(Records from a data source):
[Start of section]

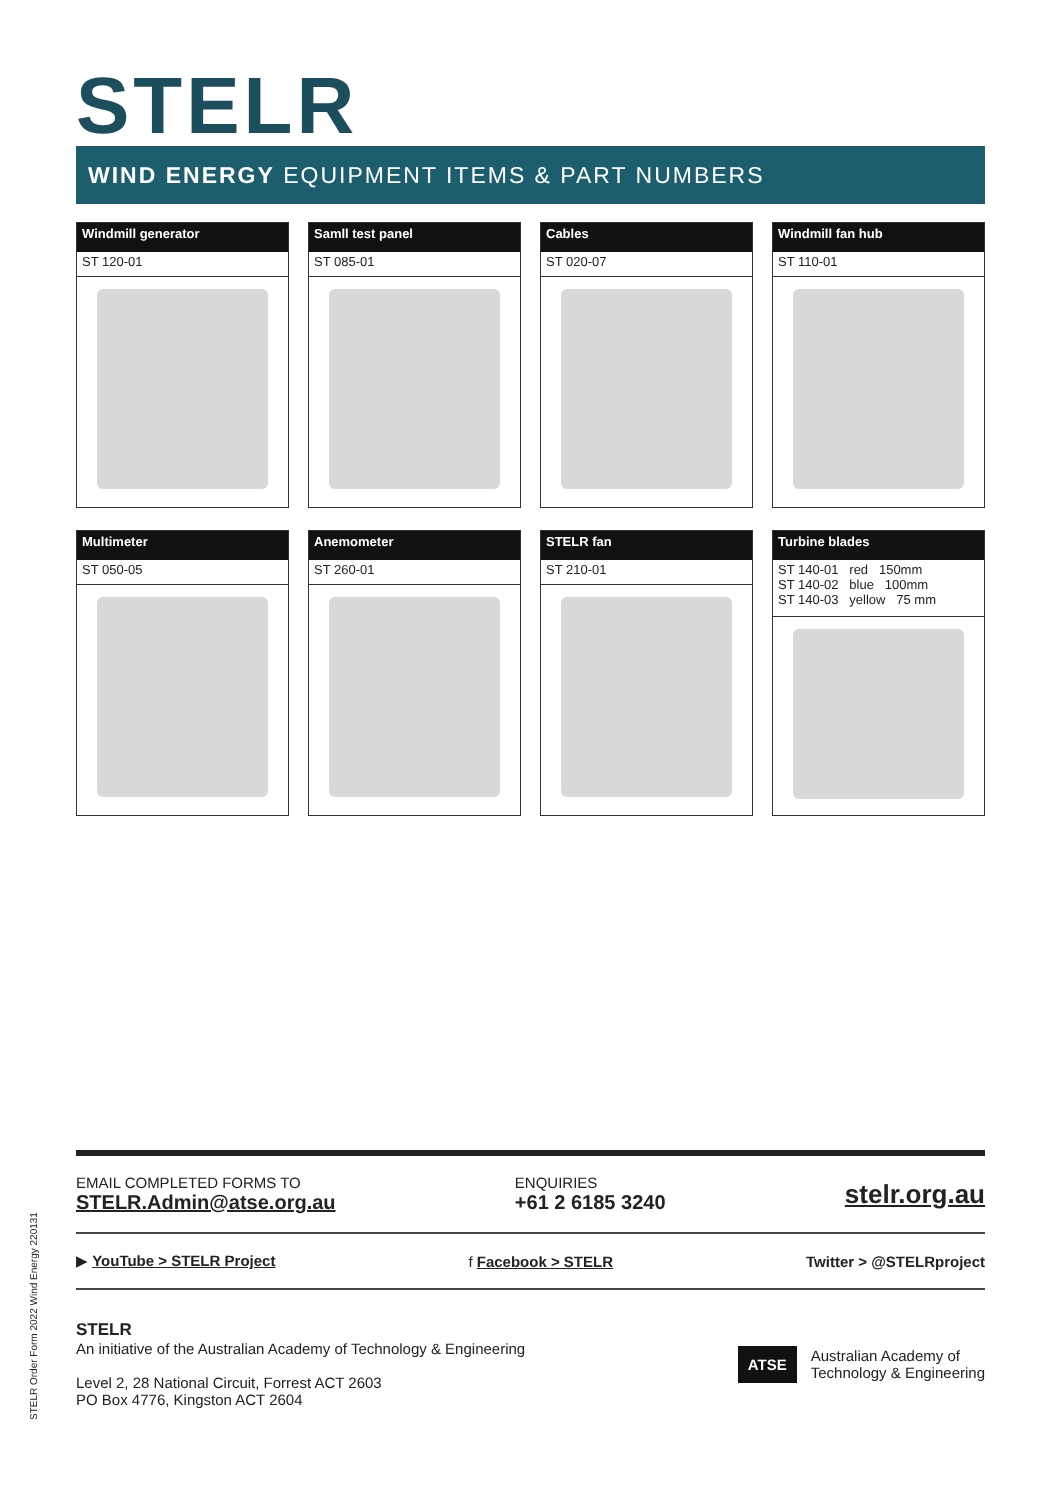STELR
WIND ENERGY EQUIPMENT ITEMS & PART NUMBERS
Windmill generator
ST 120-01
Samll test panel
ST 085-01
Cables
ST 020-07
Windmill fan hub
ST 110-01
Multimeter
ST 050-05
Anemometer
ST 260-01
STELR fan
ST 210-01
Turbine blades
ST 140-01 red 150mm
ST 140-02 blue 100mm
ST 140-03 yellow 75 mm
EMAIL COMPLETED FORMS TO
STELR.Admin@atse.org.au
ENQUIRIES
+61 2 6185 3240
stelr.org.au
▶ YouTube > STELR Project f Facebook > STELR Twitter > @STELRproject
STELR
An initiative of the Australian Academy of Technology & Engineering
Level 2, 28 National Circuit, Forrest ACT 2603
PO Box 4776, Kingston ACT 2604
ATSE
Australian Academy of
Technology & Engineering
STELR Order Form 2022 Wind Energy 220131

[End of section]
[Start of section]

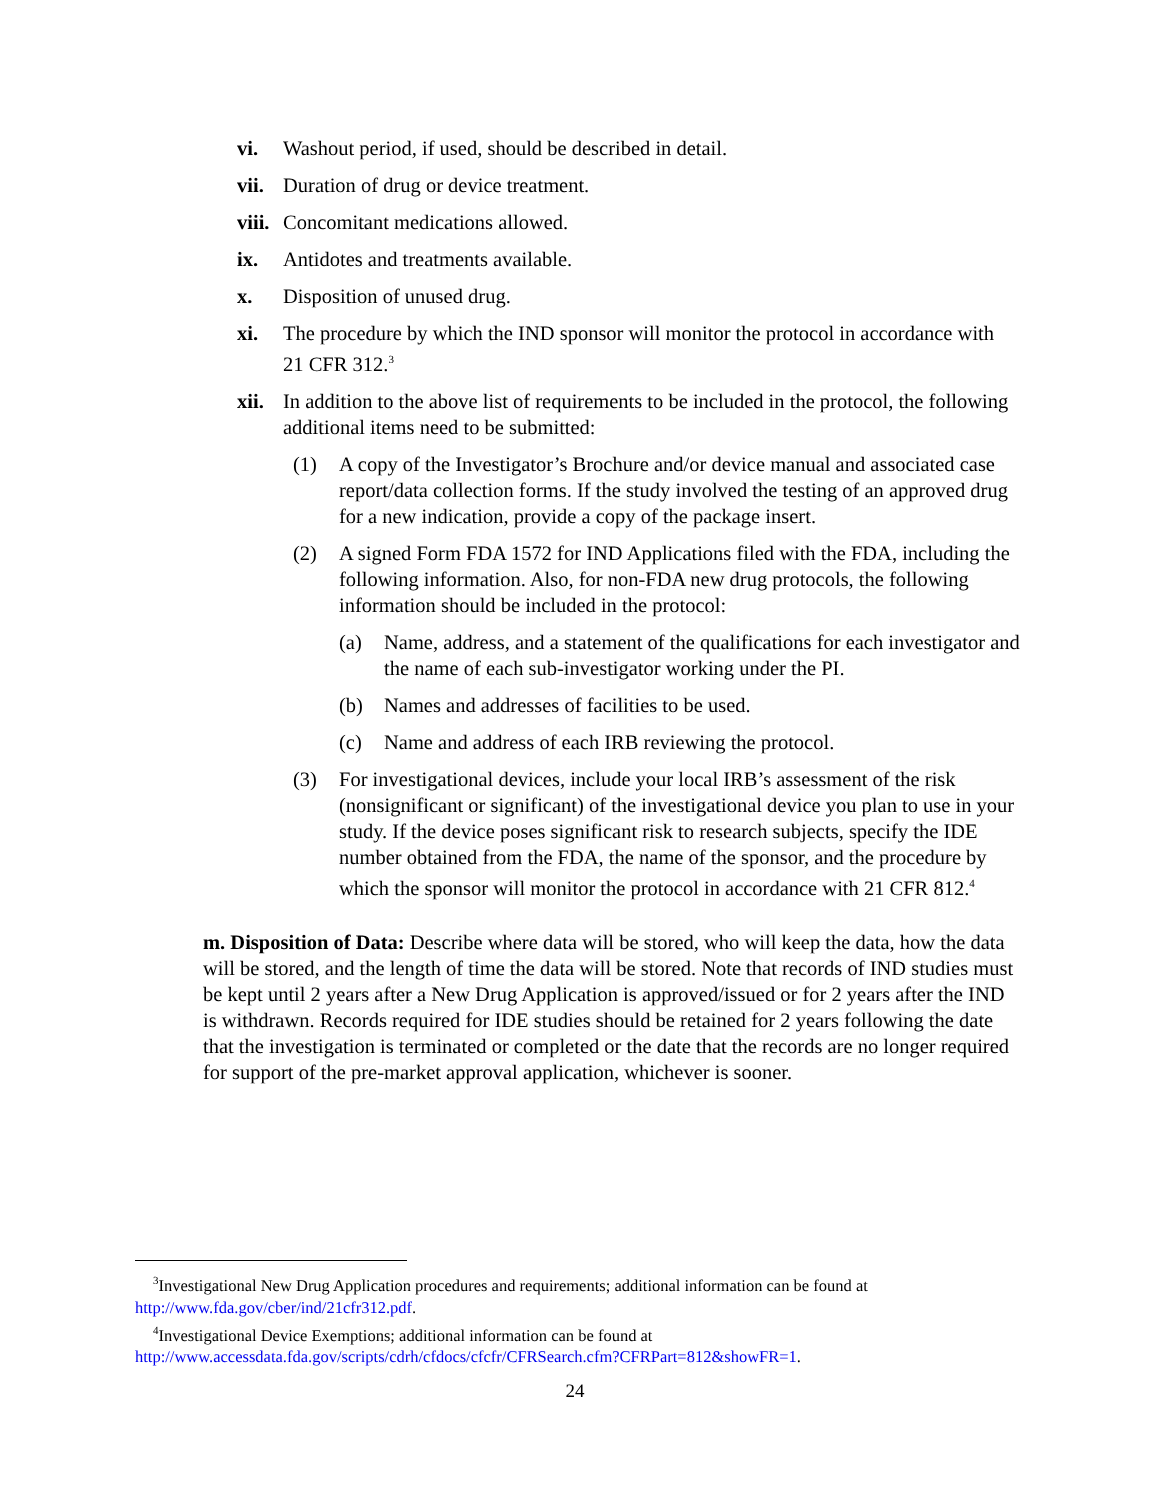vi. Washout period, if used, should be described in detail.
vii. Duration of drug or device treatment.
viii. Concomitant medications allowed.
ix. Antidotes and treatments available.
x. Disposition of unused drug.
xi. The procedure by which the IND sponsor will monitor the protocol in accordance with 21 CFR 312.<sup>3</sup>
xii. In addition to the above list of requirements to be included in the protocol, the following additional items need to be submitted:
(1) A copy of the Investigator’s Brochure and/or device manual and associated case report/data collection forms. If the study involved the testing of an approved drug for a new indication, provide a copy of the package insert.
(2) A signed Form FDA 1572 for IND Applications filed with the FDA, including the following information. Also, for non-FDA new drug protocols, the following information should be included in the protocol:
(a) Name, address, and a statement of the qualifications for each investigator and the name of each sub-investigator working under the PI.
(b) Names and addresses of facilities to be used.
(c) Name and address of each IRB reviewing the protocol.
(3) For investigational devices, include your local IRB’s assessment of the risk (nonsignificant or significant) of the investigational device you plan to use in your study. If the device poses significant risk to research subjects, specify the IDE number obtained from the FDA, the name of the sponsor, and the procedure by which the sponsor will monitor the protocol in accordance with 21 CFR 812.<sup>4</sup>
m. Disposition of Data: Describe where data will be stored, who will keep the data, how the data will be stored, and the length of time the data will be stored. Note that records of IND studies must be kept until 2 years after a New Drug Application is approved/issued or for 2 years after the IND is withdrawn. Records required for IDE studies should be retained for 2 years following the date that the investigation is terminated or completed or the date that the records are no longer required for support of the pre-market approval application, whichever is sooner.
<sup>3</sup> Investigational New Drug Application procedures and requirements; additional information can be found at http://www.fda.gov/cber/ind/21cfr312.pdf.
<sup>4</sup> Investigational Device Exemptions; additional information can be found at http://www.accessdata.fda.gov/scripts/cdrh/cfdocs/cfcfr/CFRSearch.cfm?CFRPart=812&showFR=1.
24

[End of section]

(TASK BRIEF): Go through the entries and copy each line holding the string "Technology".

(FINISHED TASK):
An initiative of the Australian Academy of Technology & Engineering
Technology & Engineering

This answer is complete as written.